The question I'm basically trying to answer is: how many items do we have a potential expiry risk aka how many items do we might have to throw away?
The sequence indicates the sequence in which the locations are being emptied. So I have to check location by location if I can sell the items before the date is reached.
Example
Location 1 : I have 5 days of sales left (17 dec - today 12 dec = 5). I sell 1 per day meaning I can sell 5pcs in the coming 5 days. I have 10pcs on stock meaning I will have to throw away 5 pcs. So the expiry qty is 5 pcs.
Location 2 : I have 13 days of sales between 17 dec and 30 dec. I sell 1 per day meaning I can sell 13 pcs, however I only have 5 so no risk on this location, I could actually sell 8 more in this time period.
Location 3 : I have 7 days on sales between 30 dec and 5 jan. I sell 1 per day meaning I can sell 7 within this period. However the last location only lasted untill (17 dec + 5 days = 22 dec). Meaning I can sell some of the items on location 3 in this periode. From 22 dec to 30 dec are 8 days, meaning I can sell 8 units from this location also. Meaning to expiry risk is 20pcs - 8pcs - 7pcs = 5pcs.

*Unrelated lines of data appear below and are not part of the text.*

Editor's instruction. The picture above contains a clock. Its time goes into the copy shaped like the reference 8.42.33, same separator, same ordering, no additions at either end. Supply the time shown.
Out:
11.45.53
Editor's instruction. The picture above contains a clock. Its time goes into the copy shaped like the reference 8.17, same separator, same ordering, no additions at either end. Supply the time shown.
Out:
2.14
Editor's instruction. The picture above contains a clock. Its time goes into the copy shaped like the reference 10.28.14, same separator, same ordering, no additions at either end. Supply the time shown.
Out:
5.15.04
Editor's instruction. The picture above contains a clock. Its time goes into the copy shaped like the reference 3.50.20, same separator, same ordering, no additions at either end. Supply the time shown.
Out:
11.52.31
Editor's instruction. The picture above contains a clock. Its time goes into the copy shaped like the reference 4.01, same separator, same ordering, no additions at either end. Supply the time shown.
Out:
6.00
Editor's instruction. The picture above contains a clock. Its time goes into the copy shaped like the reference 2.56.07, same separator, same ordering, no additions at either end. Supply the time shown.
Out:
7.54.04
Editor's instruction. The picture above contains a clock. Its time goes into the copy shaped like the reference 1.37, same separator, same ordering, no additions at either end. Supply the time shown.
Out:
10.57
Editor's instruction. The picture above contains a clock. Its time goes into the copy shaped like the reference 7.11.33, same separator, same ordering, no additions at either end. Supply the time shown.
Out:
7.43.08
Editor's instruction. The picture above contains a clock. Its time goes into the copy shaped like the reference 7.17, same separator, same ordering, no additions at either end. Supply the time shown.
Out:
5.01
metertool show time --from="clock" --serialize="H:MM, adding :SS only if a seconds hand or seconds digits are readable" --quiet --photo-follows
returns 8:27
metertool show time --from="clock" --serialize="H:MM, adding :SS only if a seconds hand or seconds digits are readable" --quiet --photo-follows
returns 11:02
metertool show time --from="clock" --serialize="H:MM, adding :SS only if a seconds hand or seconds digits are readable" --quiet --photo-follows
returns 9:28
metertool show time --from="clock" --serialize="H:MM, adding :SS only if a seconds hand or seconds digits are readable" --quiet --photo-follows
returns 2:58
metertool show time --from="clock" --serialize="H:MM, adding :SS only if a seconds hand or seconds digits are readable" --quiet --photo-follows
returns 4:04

So I will have to throw away 5pcs at 5 jan.
Location 4 : Location 3 will already have expiring items meaning location 4 will be completely expired since that date is before the date in location 3 but I only starting picking from location 4 after 3 (due to the sequence) meaning this complete location will potentially expire.
I've made a small table to show the inventory levels during this time period, maybe that helps to clarify it.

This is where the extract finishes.